2008-01-08 Thread David Fotland

It was Doug Larson's idea.  Something like:
Pull a single stone out of Atari once
Play in a liberty of the group with fewest liberties that has 5 or fewer
liberties
Play random

 I also am thinking about building a really fast and weak playing bot.
 Something that is similar to the rule based program someone suggested
 to
 you, but with a few simple 3x3 patterns to supplement it.Do you
 remember what we called that program?
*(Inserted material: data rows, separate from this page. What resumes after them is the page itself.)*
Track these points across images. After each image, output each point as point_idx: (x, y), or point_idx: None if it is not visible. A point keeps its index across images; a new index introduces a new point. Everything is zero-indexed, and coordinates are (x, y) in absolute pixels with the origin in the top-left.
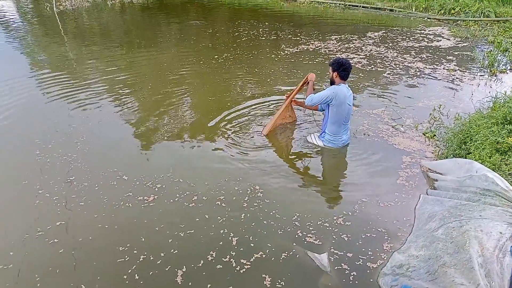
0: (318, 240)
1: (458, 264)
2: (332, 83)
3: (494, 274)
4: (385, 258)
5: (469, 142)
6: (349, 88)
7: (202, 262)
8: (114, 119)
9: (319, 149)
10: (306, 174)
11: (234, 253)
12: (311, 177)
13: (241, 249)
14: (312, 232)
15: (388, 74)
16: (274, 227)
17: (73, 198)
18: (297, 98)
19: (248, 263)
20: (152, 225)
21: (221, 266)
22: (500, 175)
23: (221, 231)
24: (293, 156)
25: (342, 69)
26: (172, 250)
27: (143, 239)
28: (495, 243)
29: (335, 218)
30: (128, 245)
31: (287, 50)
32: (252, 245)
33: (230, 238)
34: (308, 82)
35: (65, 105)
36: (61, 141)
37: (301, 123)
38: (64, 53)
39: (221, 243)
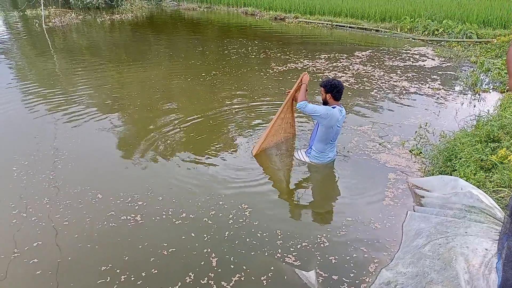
0: (301, 261)
1: (445, 281)
2: (325, 103)
3: None
4: (372, 276)
5: (454, 160)
6: (343, 108)
7: (179, 284)
8: (98, 136)
9: (306, 165)
10: (293, 192)
11: (213, 275)
12: (298, 196)
13: (220, 270)
14: (296, 252)
15: (375, 92)
16: (257, 246)
17: (51, 218)
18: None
19: (228, 286)
20: (136, 243)
21: None
22: (484, 192)
23: (204, 250)
24: (281, 174)
25: (336, 91)
26: (152, 270)
27: (126, 258)
28: (481, 259)
29: (320, 237)
30: (110, 265)
31: (276, 68)
32: (232, 266)
33: (211, 259)
34: (301, 84)
35: (49, 121)
36: (41, 158)
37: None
38: (52, 68)
39: (202, 263)
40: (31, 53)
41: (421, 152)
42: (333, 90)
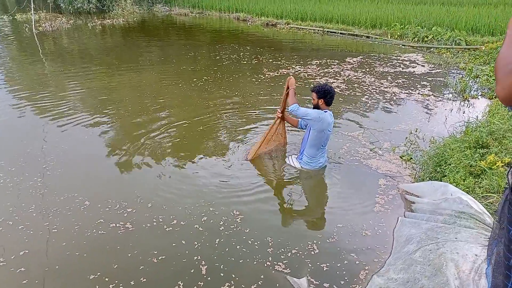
0: (292, 268)
1: (435, 287)
2: (317, 108)
3: None
4: (364, 283)
5: (444, 165)
6: (332, 114)
7: None
8: (88, 142)
9: (297, 172)
10: (284, 199)
11: (202, 283)
12: (289, 203)
13: (209, 278)
14: (286, 260)
15: (366, 98)
16: (247, 254)
17: (38, 226)
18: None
19: None
20: (126, 251)
21: None
22: (474, 197)
23: (194, 258)
24: (272, 180)
25: (329, 97)
26: (142, 278)
27: (115, 266)
28: (471, 265)
29: (311, 244)
30: (98, 273)
31: (267, 74)
32: (222, 274)
33: (200, 266)
34: (289, 89)
35: (38, 126)
36: (29, 164)
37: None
38: (41, 73)
39: (192, 270)
40: (21, 58)
41: (411, 158)
42: (326, 96)
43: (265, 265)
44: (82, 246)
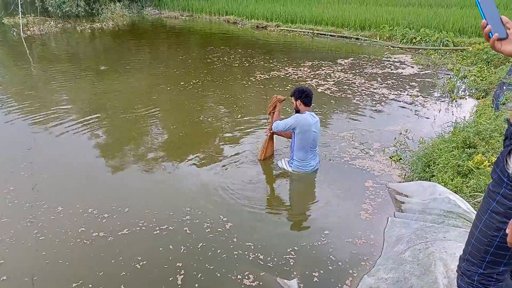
0: (279, 275)
1: (425, 286)
2: (298, 111)
3: None
4: (354, 285)
5: (432, 165)
6: (315, 115)
7: None
8: (74, 146)
9: (288, 175)
10: (273, 201)
11: None
12: (280, 207)
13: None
14: (273, 266)
15: (357, 100)
16: (227, 262)
17: (16, 236)
18: None
19: None
20: (110, 257)
21: None
22: (461, 197)
23: (176, 264)
24: (264, 183)
25: (304, 96)
26: (121, 286)
27: (101, 274)
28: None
29: (299, 248)
30: (81, 281)
31: (259, 77)
32: (197, 285)
33: (177, 276)
34: (274, 110)
35: (24, 130)
36: (8, 168)
37: (278, 149)
38: (29, 77)
39: (171, 278)
40: (8, 62)
41: (401, 159)
42: (301, 95)
43: (245, 274)
44: (64, 254)
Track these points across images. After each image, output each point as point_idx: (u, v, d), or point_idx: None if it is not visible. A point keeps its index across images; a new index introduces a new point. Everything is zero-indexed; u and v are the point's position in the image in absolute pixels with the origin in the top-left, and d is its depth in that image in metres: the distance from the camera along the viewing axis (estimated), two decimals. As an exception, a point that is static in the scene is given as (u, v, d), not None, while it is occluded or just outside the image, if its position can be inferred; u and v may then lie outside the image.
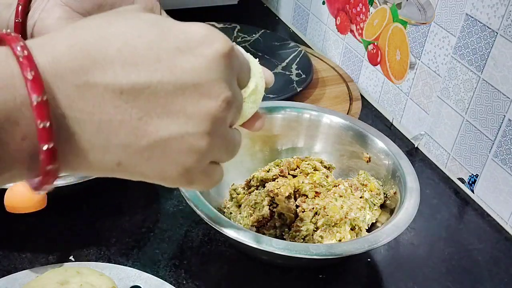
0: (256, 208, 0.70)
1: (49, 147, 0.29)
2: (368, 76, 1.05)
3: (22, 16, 0.47)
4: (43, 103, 0.29)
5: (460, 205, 0.85)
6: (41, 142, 0.29)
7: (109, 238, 0.71)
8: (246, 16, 1.32)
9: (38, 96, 0.29)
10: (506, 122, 0.77)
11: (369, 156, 0.77)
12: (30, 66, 0.29)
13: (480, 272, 0.74)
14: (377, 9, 1.00)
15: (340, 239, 0.67)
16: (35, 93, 0.29)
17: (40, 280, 0.58)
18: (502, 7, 0.74)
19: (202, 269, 0.69)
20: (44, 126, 0.29)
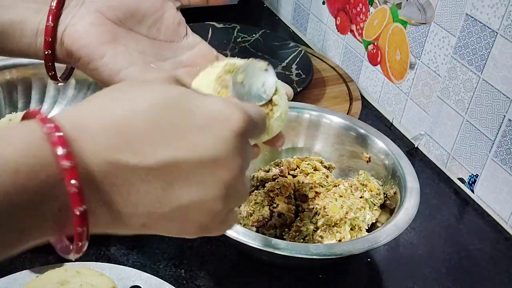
0: (256, 208, 0.70)
1: (81, 211, 0.32)
2: (368, 76, 1.05)
3: (54, 20, 0.47)
4: (79, 191, 0.31)
5: (460, 205, 0.85)
6: (74, 207, 0.32)
7: (109, 238, 0.71)
8: (246, 16, 1.32)
9: (75, 181, 0.31)
10: (506, 122, 0.77)
11: (369, 156, 0.77)
12: (64, 158, 0.31)
13: (480, 272, 0.74)
14: (377, 9, 1.00)
15: (340, 239, 0.67)
16: (72, 179, 0.31)
17: (40, 280, 0.58)
18: (502, 7, 0.74)
19: (202, 269, 0.69)
20: (79, 211, 0.32)
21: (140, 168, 0.34)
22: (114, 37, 0.48)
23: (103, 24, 0.48)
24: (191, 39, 0.52)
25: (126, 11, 0.49)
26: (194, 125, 0.36)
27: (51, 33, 0.47)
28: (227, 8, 1.34)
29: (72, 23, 0.48)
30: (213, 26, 1.14)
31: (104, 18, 0.48)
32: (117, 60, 0.47)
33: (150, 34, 0.50)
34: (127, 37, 0.49)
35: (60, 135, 0.31)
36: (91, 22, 0.48)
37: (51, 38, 0.47)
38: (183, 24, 0.52)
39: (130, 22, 0.49)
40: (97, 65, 0.47)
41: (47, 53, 0.48)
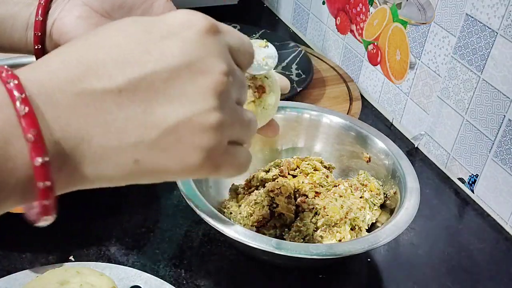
0: (256, 208, 0.70)
1: (43, 161, 0.30)
2: (368, 76, 1.05)
3: (43, 14, 0.47)
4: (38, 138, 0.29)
5: (460, 205, 0.85)
6: (34, 156, 0.30)
7: (109, 238, 0.71)
8: (246, 16, 1.32)
9: (33, 130, 0.29)
10: (506, 122, 0.77)
11: (369, 156, 0.77)
12: (20, 91, 0.29)
13: (480, 272, 0.74)
14: (377, 9, 1.00)
15: (340, 239, 0.67)
16: (31, 128, 0.29)
17: (40, 280, 0.58)
18: (502, 7, 0.74)
19: (202, 269, 0.69)
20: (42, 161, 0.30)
21: (110, 91, 0.31)
22: None
23: (90, 16, 0.48)
24: None
25: (113, 3, 0.49)
26: (157, 36, 0.33)
27: (40, 27, 0.48)
28: (227, 8, 1.34)
29: (60, 16, 0.48)
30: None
31: (91, 11, 0.48)
32: None
33: None
34: None
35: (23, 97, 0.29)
36: (78, 15, 0.48)
37: (41, 33, 0.48)
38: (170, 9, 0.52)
39: (117, 13, 0.49)
40: None
41: (37, 47, 0.48)
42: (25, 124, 0.29)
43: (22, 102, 0.29)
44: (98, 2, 0.48)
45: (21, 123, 0.29)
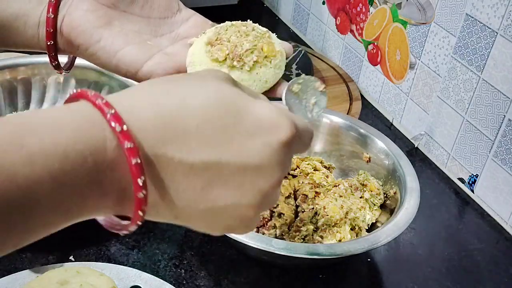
0: (256, 208, 0.70)
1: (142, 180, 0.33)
2: (368, 76, 1.05)
3: (54, 11, 0.48)
4: (138, 165, 0.33)
5: (460, 205, 0.85)
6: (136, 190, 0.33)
7: (109, 238, 0.71)
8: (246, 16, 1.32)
9: (134, 158, 0.32)
10: (506, 122, 0.77)
11: (369, 156, 0.77)
12: (124, 137, 0.32)
13: (480, 272, 0.74)
14: (377, 9, 1.00)
15: (340, 239, 0.67)
16: (131, 157, 0.32)
17: (40, 280, 0.58)
18: (502, 7, 0.74)
19: (202, 269, 0.69)
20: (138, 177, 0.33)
21: (184, 164, 0.34)
22: (109, 20, 0.49)
23: (97, 9, 0.49)
24: (184, 13, 0.53)
25: None
26: (243, 129, 0.36)
27: (51, 24, 0.49)
28: (227, 8, 1.34)
29: (69, 12, 0.49)
30: (213, 26, 1.14)
31: (98, 4, 0.49)
32: (113, 41, 0.48)
33: (143, 13, 0.51)
34: (121, 18, 0.50)
35: (116, 114, 0.32)
36: (86, 9, 0.49)
37: (52, 29, 0.49)
38: None
39: (122, 4, 0.50)
40: (95, 50, 0.48)
41: (49, 43, 0.49)
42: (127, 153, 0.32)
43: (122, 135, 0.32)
44: None
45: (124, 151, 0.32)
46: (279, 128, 0.36)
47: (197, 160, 0.34)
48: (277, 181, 0.37)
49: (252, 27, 0.49)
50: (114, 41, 0.49)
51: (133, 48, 0.49)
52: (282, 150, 0.37)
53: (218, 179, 0.35)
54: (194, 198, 0.36)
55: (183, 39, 0.52)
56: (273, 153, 0.36)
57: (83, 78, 0.85)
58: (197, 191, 0.35)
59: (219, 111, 0.35)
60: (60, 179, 0.30)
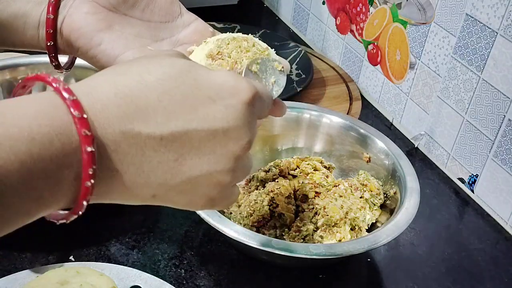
0: (256, 208, 0.70)
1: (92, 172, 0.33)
2: (368, 76, 1.05)
3: (54, 12, 0.48)
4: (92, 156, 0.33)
5: (460, 205, 0.85)
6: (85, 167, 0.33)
7: (109, 238, 0.71)
8: (246, 16, 1.32)
9: (89, 146, 0.32)
10: (506, 122, 0.77)
11: (369, 156, 0.77)
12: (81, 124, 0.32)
13: (480, 272, 0.74)
14: (377, 9, 1.00)
15: (340, 239, 0.67)
16: (86, 144, 0.32)
17: (40, 280, 0.58)
18: (502, 7, 0.74)
19: (202, 269, 0.69)
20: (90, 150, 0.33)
21: (153, 138, 0.34)
22: (110, 24, 0.49)
23: (98, 12, 0.49)
24: (186, 17, 0.52)
25: None
26: (204, 96, 0.36)
27: (51, 24, 0.48)
28: (227, 8, 1.34)
29: (69, 13, 0.49)
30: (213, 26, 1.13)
31: (99, 6, 0.49)
32: (113, 45, 0.48)
33: (144, 17, 0.51)
34: (122, 22, 0.50)
35: (75, 100, 0.32)
36: (86, 11, 0.49)
37: (52, 30, 0.49)
38: (176, 3, 0.52)
39: (123, 7, 0.50)
40: (95, 53, 0.48)
41: (49, 44, 0.49)
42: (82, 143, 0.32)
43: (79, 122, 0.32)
44: None
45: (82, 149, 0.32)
46: (240, 90, 0.37)
47: (165, 132, 0.35)
48: (247, 143, 0.38)
49: (253, 43, 0.49)
50: (114, 45, 0.48)
51: (133, 53, 0.48)
52: (246, 110, 0.37)
53: (190, 148, 0.36)
54: (169, 171, 0.36)
55: (183, 44, 0.51)
56: (238, 114, 0.37)
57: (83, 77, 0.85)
58: (171, 164, 0.36)
59: (176, 81, 0.36)
60: (28, 162, 0.30)
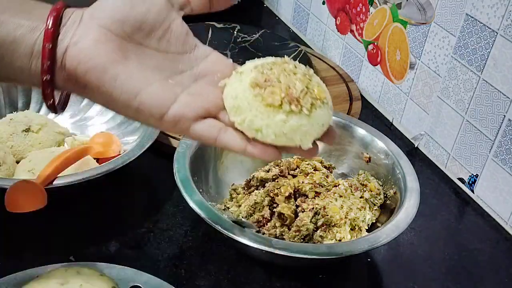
0: (256, 208, 0.70)
1: None
2: (368, 76, 1.05)
3: (52, 40, 0.41)
4: None
5: (460, 205, 0.85)
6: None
7: (109, 238, 0.71)
8: (246, 16, 1.32)
9: None
10: (506, 122, 0.77)
11: (369, 156, 0.77)
12: None
13: (480, 272, 0.74)
14: (377, 9, 1.00)
15: (340, 239, 0.67)
16: None
17: (40, 280, 0.58)
18: (502, 7, 0.74)
19: (202, 269, 0.69)
20: None
21: None
22: (125, 54, 0.43)
23: (110, 40, 0.42)
24: (202, 49, 0.47)
25: (133, 23, 0.43)
26: None
27: (49, 55, 0.41)
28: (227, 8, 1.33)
29: (73, 42, 0.42)
30: (213, 26, 1.14)
31: (111, 34, 0.42)
32: (133, 80, 0.42)
33: (161, 47, 0.45)
34: (138, 52, 0.44)
35: None
36: (96, 39, 0.42)
37: (50, 62, 0.41)
38: (191, 34, 0.47)
39: (138, 35, 0.44)
40: (110, 89, 0.42)
41: (45, 79, 0.42)
42: None
43: None
44: (116, 23, 0.43)
45: None
46: None
47: None
48: None
49: (293, 64, 0.45)
50: (133, 79, 0.42)
51: (156, 88, 0.43)
52: None
53: None
54: None
55: (206, 76, 0.46)
56: None
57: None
58: None
59: None
60: None
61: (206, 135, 0.44)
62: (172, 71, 0.45)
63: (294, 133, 0.42)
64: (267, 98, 0.42)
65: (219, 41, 1.12)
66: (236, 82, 0.44)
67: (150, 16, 0.44)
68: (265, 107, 0.42)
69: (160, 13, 0.44)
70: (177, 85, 0.44)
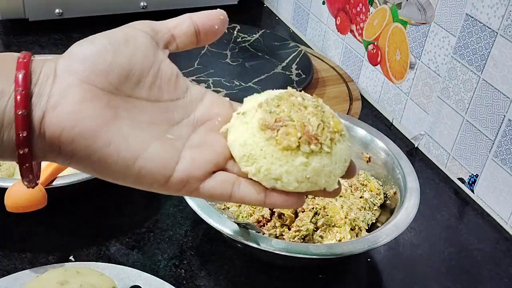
0: (256, 208, 0.70)
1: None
2: (368, 76, 1.05)
3: (26, 105, 0.34)
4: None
5: (460, 205, 0.85)
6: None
7: (109, 238, 0.71)
8: (246, 16, 1.32)
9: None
10: (506, 122, 0.77)
11: (369, 156, 0.77)
12: None
13: (480, 272, 0.74)
14: (377, 9, 1.00)
15: (340, 239, 0.67)
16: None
17: (40, 280, 0.58)
18: (502, 7, 0.74)
19: (202, 269, 0.69)
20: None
21: None
22: (115, 112, 0.36)
23: (96, 97, 0.35)
24: (194, 91, 0.41)
25: (120, 72, 0.36)
26: None
27: (25, 124, 0.34)
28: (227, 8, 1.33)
29: (51, 106, 0.34)
30: (213, 26, 1.14)
31: (96, 89, 0.35)
32: (129, 143, 0.36)
33: (152, 96, 0.38)
34: (129, 107, 0.37)
35: None
36: (80, 99, 0.35)
37: (27, 132, 0.34)
38: (181, 75, 0.40)
39: (127, 86, 0.37)
40: (103, 158, 0.36)
41: (22, 152, 0.35)
42: None
43: None
44: (101, 75, 0.36)
45: None
46: None
47: None
48: None
49: (301, 96, 0.40)
50: (130, 141, 0.36)
51: (156, 148, 0.37)
52: None
53: None
54: None
55: (205, 122, 0.40)
56: None
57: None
58: None
59: None
60: None
61: (219, 193, 0.39)
62: (169, 123, 0.39)
63: (317, 176, 0.38)
64: (282, 141, 0.37)
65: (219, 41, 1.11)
66: (240, 126, 0.39)
67: (137, 60, 0.37)
68: (282, 151, 0.37)
69: (146, 55, 0.38)
70: (176, 140, 0.38)
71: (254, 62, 1.08)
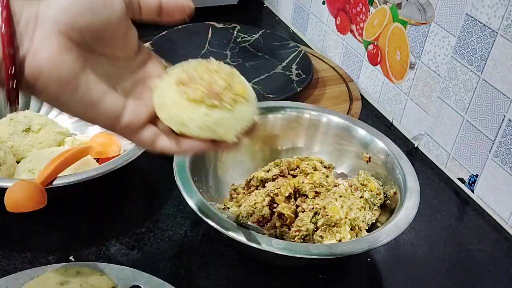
0: (256, 208, 0.70)
1: None
2: (368, 76, 1.05)
3: (10, 45, 0.38)
4: None
5: (460, 205, 0.85)
6: None
7: (109, 238, 0.71)
8: (246, 16, 1.32)
9: None
10: (506, 122, 0.77)
11: (369, 156, 0.77)
12: None
13: (480, 272, 0.74)
14: (377, 9, 1.00)
15: (340, 239, 0.67)
16: None
17: (40, 280, 0.58)
18: (502, 7, 0.74)
19: (202, 269, 0.69)
20: None
21: None
22: (83, 65, 0.42)
23: (71, 49, 0.41)
24: (143, 54, 0.47)
25: (94, 33, 0.42)
26: None
27: (12, 61, 0.39)
28: (227, 8, 1.34)
29: (33, 50, 0.39)
30: (213, 26, 1.14)
31: (71, 43, 0.41)
32: (91, 92, 0.42)
33: (114, 54, 0.45)
34: (93, 61, 0.43)
35: None
36: (58, 49, 0.40)
37: (14, 67, 0.39)
38: (137, 37, 0.46)
39: (96, 44, 0.43)
40: (69, 100, 0.42)
41: (10, 86, 0.40)
42: None
43: None
44: (77, 31, 0.41)
45: None
46: None
47: None
48: None
49: (217, 63, 0.47)
50: (92, 91, 0.42)
51: (110, 99, 0.44)
52: None
53: None
54: None
55: (144, 81, 0.47)
56: None
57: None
58: None
59: None
60: None
61: (146, 143, 0.47)
62: (120, 77, 0.46)
63: (217, 126, 0.45)
64: (190, 94, 0.44)
65: (219, 41, 1.12)
66: (163, 82, 0.47)
67: (111, 25, 0.42)
68: (188, 102, 0.44)
69: (119, 21, 0.43)
70: (124, 92, 0.45)
71: (254, 62, 1.08)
It played by simple rules
 such
 as attacking the group with the least liberties, etc.We names it
 somewhat after the person who suggested the idea.
 
 
 - Don
 
 
 
 
 
 David Fotland wrote:
  I think there are two reasons there are not more programs on 19x19
 CGOS:
 
  1) The anchor, Gnugo, is quite strong, Many Faces 12 is stronger, and
  CrazyStone is much stronger.  Since the programs playing are so
 strong, it
  is demoralizing for a new program to lose so often.  Without weaker
  competition, it is hard to get accurate ratings for new, weaker
 programs.
 
  2) The rounds take almost an hour, so it takes much too long to get
 enough
  games to see how your program is doing.  In my local testing, I use
 10 or 15
  minutes per side.  I like to see 50 to 100 test games get any
 confidence
  that a new version is stronger.  I prefer to get a test run complete
 in
  under a day.
 
  I propose the following changes:
 
  I'll put up 3 weaker versions of Many Faces 12, so there is
 competition at
  lower ratings.  These versions are quite fast, using only a few
 seconds for
  a full game.  This will provide some stable opponents for the weaker
  programs.
 
  I think the time limits for CGOS19x19 should be reduced to 10 or 15
 minutes
  per side.  This is enough to test programs, and it's still a
 reasonable time
  limit for games against people.  Since programs that search scale
 with
  additional time, the relative ratings of these programs should be
 similar at
  10 minutes per game and 30 minutes per game.